Access to health services for everyone, everywhere!

Babs Verblackt, CNS Special Correspondent, Belgium
Achieving access to health services for all citizens remains challenging for many countries. Yet to fragile and transitional states it often is an even more complex issue. Still universal health coverage is an attainable goal that needs involvement of all essential parties - including local communities.

A lack of affordable, quality health care continues to trap families and nations into poverty. Worldwide 1 billion people lack access to basic healthcare and every year another 100 million fall into poverty trying to access the needed services, according to the World Health Organization (WHO). Approximately one third of households in Africa and Southeast Asia borrow money or sell assets to pay for healthcare.

Countries of all income levels are taking steps towards universal health coverage (UHC), building up systems that make sure everyone can access the quality health services they need without financial hardship. There is no one-fits-all approach, and finding the best solution needs time, energy, consideration and commitment— a task that might be harder for some than others.

Community involvement

“For fragile countries achieving universal health coverage is more challenging than for countries with more or longer stability. They will have to identify their own pathway to it,” Hilda van ’t Riet, health specialist at the Dutch development aid organization Cordaid told Citizen News Service. “Community involvement is necessary to answer to the needs of the population and ensure sustainability.”

While many of the debates on universal health coverage address the needs of middle-income countries and emerging economies, Cordaid studied the possibilities for universal health coverage in fragile and transitional states. The research consisted of a literature survey and interview-based study covering Thailand, Colombia, Ghana, Rwanda, Afghanistan, Burundi and Zimbabwe.

UHC is a great opportunity to improve healthcare, but will only work if radical changes in donor behaviour occur, the study concluded. International stakeholders should align their support to the local context and policies. “Donors need to align their efforts and funding with the policies and roadmaps of the countries themselves,” Van ’t Riet emphasized. “The countries should be in the driver’s seat and the international community should be supportive of that, rather than telling countries what to do.”

Accountability crucial

Furthermore, ensuring community accountability is crucial in the pathway to universal health coverage. Governments and service providers are accountable to the community. Health services have to answer to the needs of the community, and people will be paying for their healthcare.

“Right now people often pay immediately when receiving health services,” Van ’t Riet explained. “But even when those payments are abolished - which is necessary to prevent people from financial hardship due to disease - contributions through health insurance premiums or taxes will be needed from the population to finance the healthcare system.”

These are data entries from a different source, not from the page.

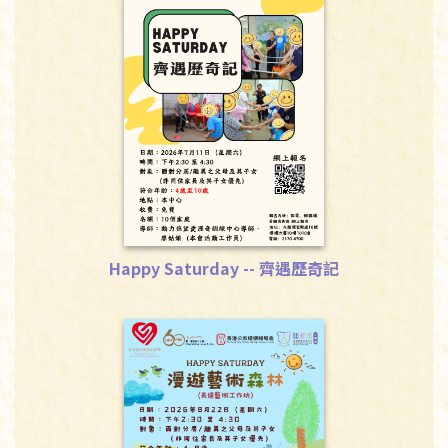
Happy Saturday -- 齊遇歷奇記
下載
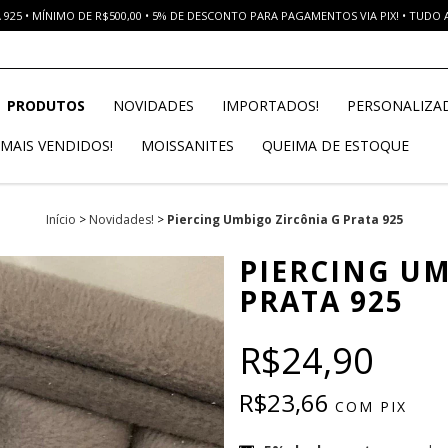
925 • MÍNIMO DE R$500,00 • 5% DE DESCONTO PARA PAGAMENTOS VIA PIX! • TUDO
PRODUTOS
NOVIDADES
IMPORTADOS!
PERSONALIZA
MAIS VENDIDOS!
MOISSANITES
QUEIMA DE ESTOQUE
Início
>
Novidades!
>
Piercing Umbigo Zircônia G Prata 925
PIERCING UM
PRATA 925
R$24,90
R$23,66
COM
PIX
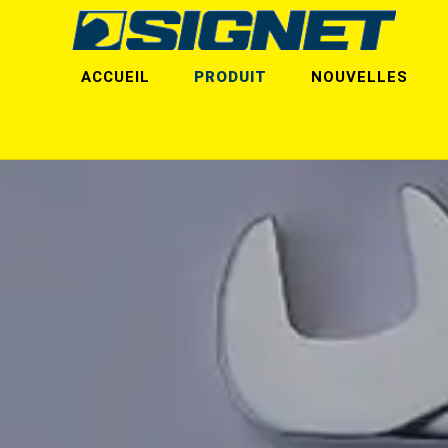
ACCUEIL
PRODUIT
NOUVELLES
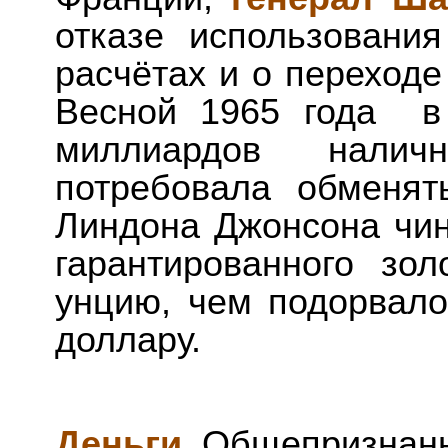
отказе использовани
расчётах и о переходе
Весной 1965 года в
миллиардов налич
потребовала обменят
Линдона Джонсона чин
гарантированного зол
унцию, чем подорвало
доллару.
Деньги
.
Общепризнанн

“When the service providers and governments are clear about the services they offer and the choices they make in spending their money, the community will be able to understand the reasons and, if needed, be able to influence the process and decisions--both to make sure they get the services they really need and to ensure they get value for money. It is important that the players are aware of this need to involve the community, e.g. through local civil society, and be accountable to them. As this will improve the health system as a whole,” she said

This community involvement and accountability can be achieved through various ways, such as getting local or national civil society organizations involved in policy dialogues, patient satisfaction surveys with clear feedback to the service providers and community health committees that have regular dialogues with health facilities.

Global call for action

Cordaid is one of the more than 500 leading health and development organizations worldwide that took part in a new coalition to urge governments to accelerate reforms that ensure everyone, everywhere, can access quality health services without being forced into poverty. On the first ever Universal Health Coverage Day (December 12, 2014), the coalition stressed the importance of universal access to health services for saving lives, ending extreme poverty, building resilience against the health effects of climate change and ending deadly epidemics such as Ebola.

“Putting people’s health needs ahead of their ability to pay stems poverty and stimulates growth,” said Dr. Tim Evans, Senior Director for the Health, Nutrition and Population Global Practice at the World Bank Group, in a statement. “Universal health coverage is an essential ingredient to end extreme poverty and boost shared prosperity within a generation.”

“Universal health coverage is a multidimensional or, even more strong, holistic way of looking at healthcare. Including the involvement of multiple stakeholders - from governments to patients - and from a ‘right to healthcare’ point of view,” Van ’t Riet added. “In many countries still a lot of work needs to be done to achieve healthcare for all. It is good to give this attention, especially when that also includes the steps forward that are being achieved.”